Apache Spark – First Impression

If you are still proud of the fact that you have years of hadoop map reduce development on your resume, you are out.

As you know in 2014, Apache Spark totally knocked out Hadoop at the Terasort benchmart test.

From the technical perspective, they are all cluster frame work but Spark is more memory intensive and therefore, its processing cap will be much lower than Hadoop. However, as the technology develops, the general memory limit for a commodity hardware could easily go beyond tens of GB, and it is not surprising that you have a server that has hundreds of RAM. In that case, if you have a small cluster of 10 servers, the theoretical capacity for Spark is 640 GB (64GB RAM each). Unless you are working for the companies who mainly focus on user activities at a very high level of granularity, any commonly used structured routine dataset like years of invoices, inventory history, pricing, .. could be easily fit into memory. In another way, a dataset with low billions of records could easily be processed by Apache Spark. Nowadays, services like AWS, Google Cloud also makes it really easy to pay for extra hardware as you go. Say you have a really really huge dataset that you want to take a look, simply bring up a cluster with customized size of memory and computing power and it is also fairly cost effective.

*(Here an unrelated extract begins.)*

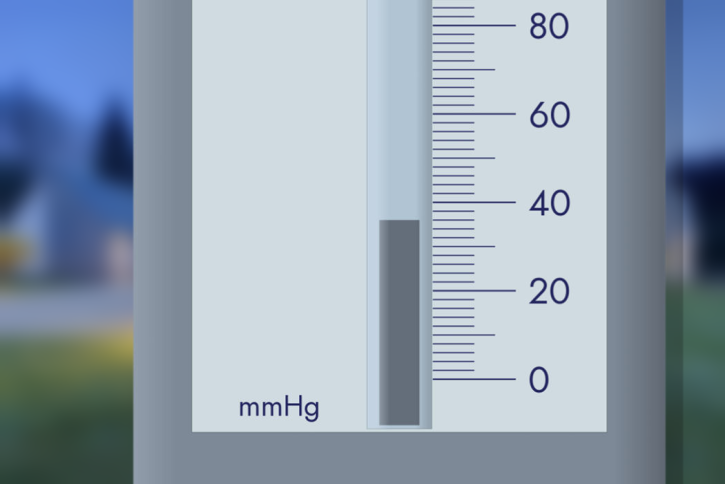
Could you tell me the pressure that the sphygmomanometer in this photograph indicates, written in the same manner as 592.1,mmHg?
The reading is 36,mmHg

I have already spent a few hours on Spark and SparkSQL, it was a little bit PITA at the beginning to make sure that pySpark is properly set up (I am a heavy Python and R user) but after that, it is mainly a matter of time to get used to the Syntax of pyspark.

Here is a programming guide that I found really helpful. I highly recommend to try out every example and be familiar with every new term if you don’t know what they mean like (sc, rdd, flatmap…etc.)

The reason that I really like it because the philosophy there is a lot like Hadley Wickham’s dplyr package. You can easily chain the commonly used transformation operations like ‘filter, map(mutate), group_by…etc.’. And so far, I am playing around with a dataset that contains 250 million rows, I have not done that much performance tuning but the default performance out of box is fairly promising taking my small cluster into consideration (500-GB memory capacity). A map function (do some transformation on each line) generally takes less than 2 minutes.